I’m building a Telegram bot with aiogram that uses Google’s generative AI to respond to user messages. The bot works when I wait for the full response, but I want to stream the response in real-time using chunks.
The issue happens when I try to update the message with each new chunk using bot.edit_message_text(). I get this error: aiogram.exceptions.TelegramBadRequest: Telegram server says - Bad Request: can't parse entities: Can't find end of the entity starting at byte offset
Here’s my code:
from aiogram import Bot, Dispatcher, types
from aiogram.enums import ParseMode
import google.generativeai as genai
bot = Bot(token=BOT_TOKEN)
dp = Dispatcher()
@dp.message()
async def process_user_input(msg: types.Message):
user_input = msg.text
loading_msg = await msg.answer("Processing your request...")
full_response = ""
try:
async for text_chunk in get_ai_response(user_input):
full_response += text_chunk
await loading_msg.edit_text(
full_response,
parse_mode=ParseMode.MARKDOWN
)
except Exception as error:
print(f"Error occurred: {error}")
await loading_msg.edit_text("Something went wrong")
# ai_service.py
from typing import AsyncGenerator
import google.generativeai as genai
genai.configure(api_key=API_KEY)
ai_model = genai.GenerativeModel("gemini-1.5-flash")
async def get_ai_response(user_prompt: str) -> AsyncGenerator[str, None]:
try:
stream_response = convert_to_async(ai_model.generate_content(user_prompt, stream=True))
async for response_part in stream_response:
yield response_part.text
except Exception as error:
print(f"AI error: {error}")
yield "Error generating response"
The problem is that markdown symbols get split across chunks.
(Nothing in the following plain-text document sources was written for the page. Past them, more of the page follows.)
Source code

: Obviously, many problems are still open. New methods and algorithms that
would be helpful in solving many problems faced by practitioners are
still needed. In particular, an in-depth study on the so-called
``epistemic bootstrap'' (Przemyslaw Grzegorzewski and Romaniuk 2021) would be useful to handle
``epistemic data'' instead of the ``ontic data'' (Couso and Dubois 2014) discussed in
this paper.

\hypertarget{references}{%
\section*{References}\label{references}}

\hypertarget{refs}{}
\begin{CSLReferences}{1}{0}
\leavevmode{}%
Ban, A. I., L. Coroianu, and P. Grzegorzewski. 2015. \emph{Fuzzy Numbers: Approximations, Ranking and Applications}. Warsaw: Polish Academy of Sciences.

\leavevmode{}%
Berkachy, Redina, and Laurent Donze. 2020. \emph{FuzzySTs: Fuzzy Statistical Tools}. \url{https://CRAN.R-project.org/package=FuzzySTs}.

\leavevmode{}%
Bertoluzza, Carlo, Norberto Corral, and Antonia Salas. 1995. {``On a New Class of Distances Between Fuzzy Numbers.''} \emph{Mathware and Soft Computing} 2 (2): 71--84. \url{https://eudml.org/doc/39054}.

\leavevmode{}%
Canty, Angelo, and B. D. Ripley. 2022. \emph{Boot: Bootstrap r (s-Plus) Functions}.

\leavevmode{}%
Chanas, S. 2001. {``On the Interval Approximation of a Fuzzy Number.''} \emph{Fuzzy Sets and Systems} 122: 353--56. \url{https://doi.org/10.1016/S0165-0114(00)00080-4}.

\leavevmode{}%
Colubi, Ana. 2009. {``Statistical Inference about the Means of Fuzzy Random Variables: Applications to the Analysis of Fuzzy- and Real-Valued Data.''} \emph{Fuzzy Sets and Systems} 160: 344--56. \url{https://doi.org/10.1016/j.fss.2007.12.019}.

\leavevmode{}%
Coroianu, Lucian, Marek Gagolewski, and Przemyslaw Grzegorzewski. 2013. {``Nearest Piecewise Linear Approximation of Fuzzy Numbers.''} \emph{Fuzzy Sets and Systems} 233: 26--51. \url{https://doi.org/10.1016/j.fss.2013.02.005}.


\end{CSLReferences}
When a chunk has an opening * or _ but not the closing one, Telegram can’t parse it properly. I tried both MARKDOWN and MARKDOWN_V2 modes but same issue occurs.
How can I handle this streaming while avoiding the markdown parsing errors? Should I buffer the chunks somehow or strip markdown formatting?
honestly just disable markdown parsing entirely for streaming responses and use plain text mode. i had the same headache and wasted hours trying to fix broken markdown chunks. set parse_mode=None in your edit_message_text call and the streaming works flawlessly. you loose formatting but gain reliability - users care more about getting fast responses than bold text anyway.
I ran into this exact problem last year and found that buffering is the most reliable approach. Instead of updating the message with every chunk, I accumulate the text and only update when the markdown is balanced. Here’s what worked for me - create a function that checks if markdown symbols are properly paired before sending updates. Count opening and closing asterisks, underscores, and backticks. Only call edit_message_text() when they match or when you hit a sentence boundary. Alternatively, you can strip all markdown formatting from streamed responses using regex and add it back later, though this loses some formatting. Another option is to update less frequently - maybe every 3-5 chunks instead of every single one. Users still get the streaming feel but with fewer parsing errors. The key insight is that Telegram validates markdown on each update, so incomplete formatting will always fail. You need to ensure each update contains valid markdown or none at all.
The root cause is that streaming chunks break markdown syntax mid-way through formatting tokens. What I discovered while working on a similar implementation is using a debounced update approach combined with text validation. Set up a timer that delays the message update by 200-300ms after receiving each chunk. If another chunk arrives before the timer expires, reset the timer and append the new text. This way you avoid rapid-fire updates while still maintaining responsiveness. For the markdown validation part, create a simple parser that tracks nested formatting states - when you detect incomplete markdown pairs, either wait for the next chunk or temporarily close them with placeholder text like “…” until the closing token arrives. I also recommend implementing a fallback mechanism where if parsing fails multiple times consecutively, switch to plain text mode for that particular response. This prevents the entire conversation from breaking due to malformed markdown. The performance impact is minimal since you’re just delaying updates slightly, but the user experience improvement is significant.